Intracranial arterial dissection is more frequently found in the posterior circulation and is less common in the anterior circulation, and that occurring solely in the middle cerebral artery is extremely rare. Regarding the dynamic pathological process of MCAD, it is hypothesized that the hemodynamic disturbances might result from stenosis or occlusion from a lumen wall hematoma with subsequent thrombus formation and distal embolism, and this dysfunction could lead to an ischemic stroke eventually.[

The clinical manifestations of MCAD are variable. The focal neurological deficiencies are usually nonspecific, and the most common is headache.[ According to a previously published systematic review, more than 40% of all MCAD patients can present with headache, and nearly 20% can present without any observed neurological deficits. The patient in the present case did not experience headache, and the neurological symptoms were consistent with the infarction location. In addition, when the vascular adventitia is damaged in MCAD, the blood can flow out the lumen, causing intracerebral hemorrhage or subarachnoid hemorrhage.

Recognition of MCAD mainly depends on comprehensive radiological profiles. As reported in the literature, the most commonly used imaging modality for diagnosis of MCAD is DSA (75.4%), followed by CT or CTA (72.1%), MRI or MRA (62.3%), pathological evidence (9.8%), and transcranial Doppler (1.6%).[ DSA is the gold standard for diagnosis; however, the radiation and risk of perioperative complications have led to widespread application of other imaging techniques. Although high-resolution MRI is an advanced alternative noninvasive method, it still has several technical limitations such as overestimation of stenosis and artifacts. CT also has limitations due to its ionizing radiation and disability in usage as a vessel-monitoring system.[ In the present case, DSA revealed local stenosis, suggesting a possible diagnosis of artery dissection. The double-lumen sign on MRI of arterial walls also provided suggestive clues. However, some MCADs remain undetectable on neuroimaging, and the eventual diagnosis still requires histopathological evidence.

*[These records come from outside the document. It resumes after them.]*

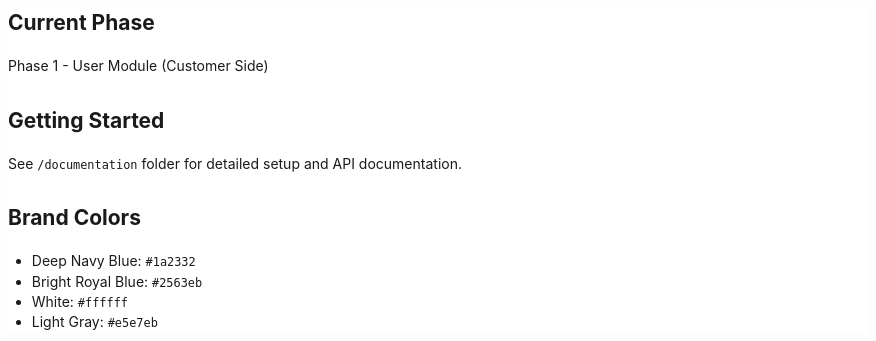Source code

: ## Current Phase
Phase 1 - User Module (Customer Side)

## Getting Started
See `/documentation` folder for detailed setup and API documentation.

## Brand Colors
- Deep Navy Blue: `#1a2332`
- Bright Royal Blue: `#2563eb`
- White: `#ffffff`
- Light Gray: `#e5e7eb`

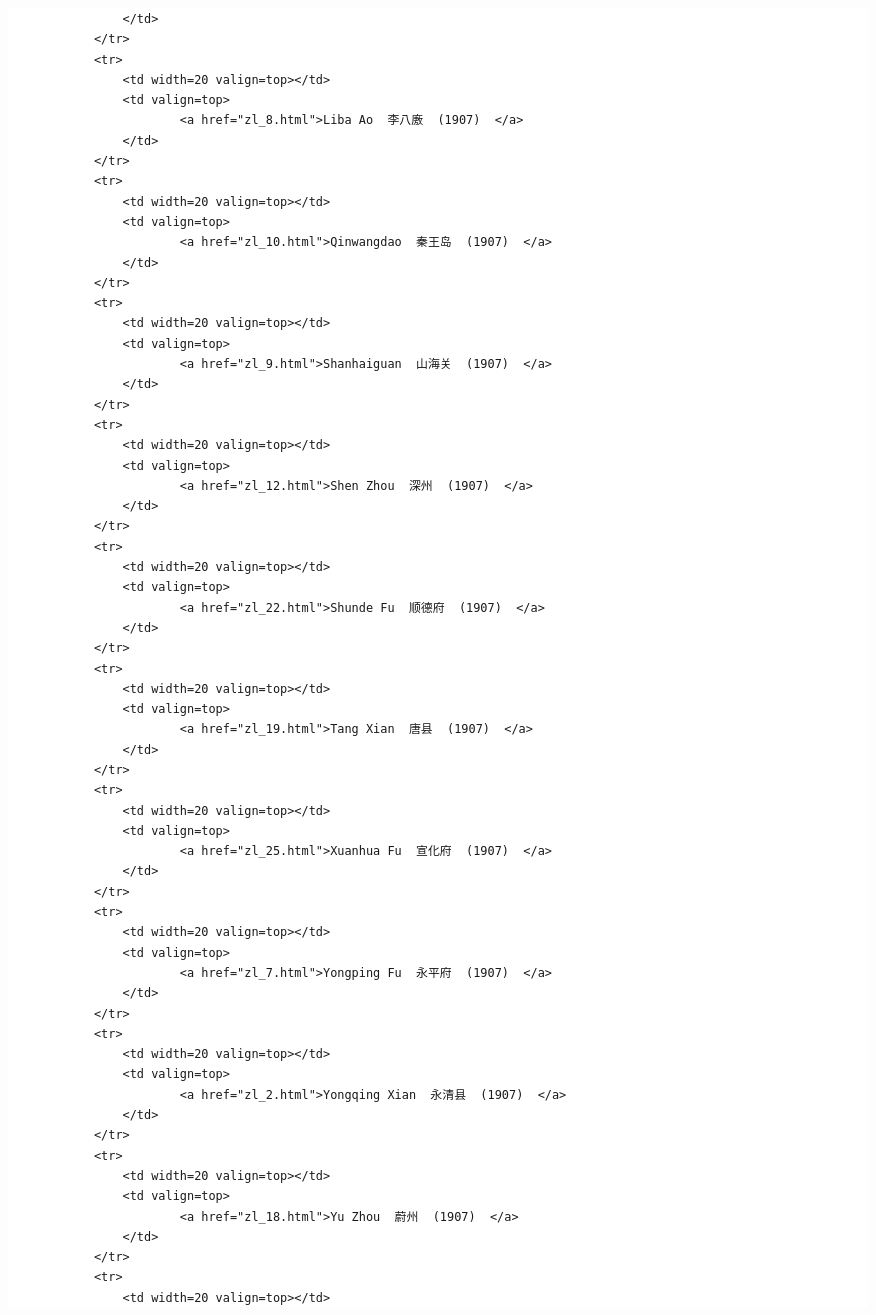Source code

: 					</td>
		  		</tr>
  		  		<tr>
					<td width=20 valign=top></td>
					<td valign=top>					
							<a href="zl_8.html">Liba Ao  李八廒  (1907)  </a>
					</td>
		  		</tr>
  		  		<tr>
					<td width=20 valign=top></td>
					<td valign=top>					
							<a href="zl_10.html">Qinwangdao  秦王岛  (1907)  </a>
					</td>
		  		</tr>
  		  		<tr>
					<td width=20 valign=top></td>
					<td valign=top>					
							<a href="zl_9.html">Shanhaiguan  山海关  (1907)  </a>
					</td>
		  		</tr>
  		  		<tr>
					<td width=20 valign=top></td>
					<td valign=top>					
							<a href="zl_12.html">Shen Zhou  深州  (1907)  </a>
					</td>
		  		</tr>
  		  		<tr>
					<td width=20 valign=top></td>
					<td valign=top>					
							<a href="zl_22.html">Shunde Fu  顺德府  (1907)  </a>
					</td>
		  		</tr>
  		  		<tr>
					<td width=20 valign=top></td>
					<td valign=top>					
							<a href="zl_19.html">Tang Xian  唐县  (1907)  </a>
					</td>
		  		</tr>
  		  		<tr>
					<td width=20 valign=top></td>
					<td valign=top>					
							<a href="zl_25.html">Xuanhua Fu  宣化府  (1907)  </a>
					</td>
		  		</tr>
  		  		<tr>
					<td width=20 valign=top></td>
					<td valign=top>					
							<a href="zl_7.html">Yongping Fu  永平府  (1907)  </a>
					</td>
		  		</tr>
  		  		<tr>
					<td width=20 valign=top></td>
					<td valign=top>					
							<a href="zl_2.html">Yongqing Xian  永清县  (1907)  </a>
					</td>
		  		</tr>
  		  		<tr>
					<td width=20 valign=top></td>
					<td valign=top>					
							<a href="zl_18.html">Yu Zhou  蔚州  (1907)  </a>
					</td>
		  		</tr>
  		  		<tr>
					<td width=20 valign=top></td>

Due to the rarity of this condition, the optimal therapeutic option is still unclear. Currently, the treatment for intracranial artery dissection is based on the experience in extracranial artery dissection management, including conservative observation, antiplatelet, anticoagulation, thrombolysis, surgery, and endovascular interventions.[ To date, no study has been performed that compares the efficacy of different alternatives. The safety of thrombolysis for intracranial artery dissection has not been verified. Although thrombolysis can reverse the ischemic pathological process of MCAD, it may also lead to hematoma enlargement, formation of pseudoaneurysm, and subarachnoid hemorrhage, and thus, the application of thrombolysis should be prudent. The role of anticoagulation and antiplatelet therapy is still under debate. Anticoagulation also has the risk of hematoma enlargement and subarachnoid hemorrhage, and thus, should not be considered as the first-line choice. Intracranial stent deployment can be proposed for patients who do not respond after medical treatment in the event of spontaneous MCAD. In our case, a diagnosis of MCAD and focal cerebral infarction was made, and we planned a solely antiplatelet regimen. After antiplatelet treatment, the patient experienced recovery rapidly, and he got a favorable prognosis at the 2-year follow-up. The clinical and radiological improvement in our patient supports our decision to administer antiplatelet treatment. In the literature, the rapid improvement of angiostenosis due to isolated MCAD has not been reported. Notably, recurrence of MCAD occurs frequently within several weeks following onset. Although our patient was event-free 2 years later, a much longer follow-up is still necessary.

Conclusion

Angiostenosis and cerebral infarction caused by isolated MCAD is extremely rare. It is crucial for clinicians to be aware of this entity as the diagnosis of MCAD is quite challenging. Antiplatelet therapy can be effective in some patients, and the prognosis can be favorable.